### [GIVEN REQUEST]
Can you arrange every line of the rows below as a Markdown table with the columns Number and Line, leaving out any blank lines?

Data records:
(begin)

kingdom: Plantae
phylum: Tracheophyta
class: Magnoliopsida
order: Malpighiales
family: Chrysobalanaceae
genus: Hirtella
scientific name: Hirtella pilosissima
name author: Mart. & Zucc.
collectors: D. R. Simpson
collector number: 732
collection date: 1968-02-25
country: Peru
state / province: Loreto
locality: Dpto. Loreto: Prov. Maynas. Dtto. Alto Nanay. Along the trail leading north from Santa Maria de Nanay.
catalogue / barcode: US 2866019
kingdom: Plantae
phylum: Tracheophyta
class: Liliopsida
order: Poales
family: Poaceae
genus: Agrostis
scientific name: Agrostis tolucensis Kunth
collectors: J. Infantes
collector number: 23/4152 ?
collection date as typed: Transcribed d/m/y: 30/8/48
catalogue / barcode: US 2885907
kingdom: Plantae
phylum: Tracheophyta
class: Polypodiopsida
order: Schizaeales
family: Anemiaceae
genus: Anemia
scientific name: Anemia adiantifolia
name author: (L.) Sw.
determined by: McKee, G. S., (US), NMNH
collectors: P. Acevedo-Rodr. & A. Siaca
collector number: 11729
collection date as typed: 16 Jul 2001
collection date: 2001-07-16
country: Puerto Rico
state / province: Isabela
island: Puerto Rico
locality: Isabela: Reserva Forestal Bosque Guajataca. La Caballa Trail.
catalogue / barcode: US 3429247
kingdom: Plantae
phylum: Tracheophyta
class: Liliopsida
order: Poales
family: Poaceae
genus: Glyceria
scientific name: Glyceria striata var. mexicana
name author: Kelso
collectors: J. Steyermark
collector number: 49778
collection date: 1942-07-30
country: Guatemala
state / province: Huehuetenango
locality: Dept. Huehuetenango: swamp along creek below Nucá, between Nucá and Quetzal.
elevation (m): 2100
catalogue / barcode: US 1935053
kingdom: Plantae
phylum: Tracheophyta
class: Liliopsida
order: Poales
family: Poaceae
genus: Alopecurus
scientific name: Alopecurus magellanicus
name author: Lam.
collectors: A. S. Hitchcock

(end)

### [REPLY]
| Number | Line |
|---|---|
| 1 | kingdom: Plantae |
| 2 | phylum: Tracheophyta |
| 3 | class: Magnoliopsida |
| 4 | order: Malpighiales |
| 5 | family: Chrysobalanaceae |
| 6 | genus: Hirtella |
| 7 | scientific name: Hirtella pilosissima |
| 8 | name author: Mart. & Zucc. |
| 9 | collectors: D. R. Simpson |
| 10 | collector number: 732 |
| 11 | collection date: 1968-02-25 |
| 12 | country: Peru |
| 13 | state / province: Loreto |
| 14 | locality: Dpto. Loreto: Prov. Maynas. Dtto. Alto Nanay. Along the trail leading north from Santa Maria de Nanay. |
| 15 | catalogue / barcode: US 2866019 |
| 16 | kingdom: Plantae |
| 17 | phylum: Tracheophyta |
| 18 | class: Liliopsida |
| 19 | order: Poales |
| 20 | family: Poaceae |
| 21 | genus: Agrostis |
| 22 | scientific name: Agrostis tolucensis Kunth |
| 23 | collectors: J. Infantes |
| 24 | collector number: 23/4152 ? |
| 25 | collection date as typed: Transcribed d/m/y: 30/8/48 |
| 26 | catalogue / barcode: US 2885907 |
| 27 | kingdom: Plantae |
| 28 | phylum: Tracheophyta |
| 29 | class: Polypodiopsida |
| 30 | order: Schizaeales |
| 31 | family: Anemiaceae |
| 32 | genus: Anemia |
| 33 | scientific name: Anemia adiantifolia |
| 34 | name author: (L.) Sw. |
| 35 | determined by: McKee, G. S., (US), NMNH |
| 36 | collectors: P. Acevedo-Rodr. & A. Siaca |
| 37 | collector number: 11729 |
| 38 | collection date as typed: 16 Jul 2001 |
| 39 | collection date: 2001-07-16 |
| 40 | country: Puerto Rico |
| 41 | state / province: Isabela |
| 42 | island: Puerto Rico |
| 43 | locality: Isabela: Reserva Forestal Bosque Guajataca. La Caballa Trail. |
| 44 | catalogue / barcode: US 3429247 |
| 45 | kingdom: Plantae |
| 46 | phylum: Tracheophyta |
| 47 | class: Liliopsida |
| 48 | order: Poales |
| 49 | family: Poaceae |
| 50 | genus: Glyceria |
| 51 | scientific name: Glyceria striata var. mexicana |
| 52 | name author: Kelso |
| 53 | collectors: J. Steyermark |
| 54 | collector number: 49778 |
| 55 | collection date: 1942-07-30 |
| 56 | country: Guatemala |
| 57 | state / province: Huehuetenango |
| 58 | locality: Dept. Huehuetenango: swamp along creek below Nucá, between Nucá and Quetzal. |
| 59 | elevation (m): 2100 |
| 60 | catalogue / barcode: US 1935053 |
| 61 | kingdom: Plantae |
| 62 | phylum: Tracheophyta |
| 63 | class: Liliopsida |
| 64 | order: Poales |
| 65 | family: Poaceae |
| 66 | genus: Alopecurus |
| 67 | scientific name: Alopecurus magellanicus |
| 68 | name author: Lam. |
| 69 | collectors: A. S. Hitchcock |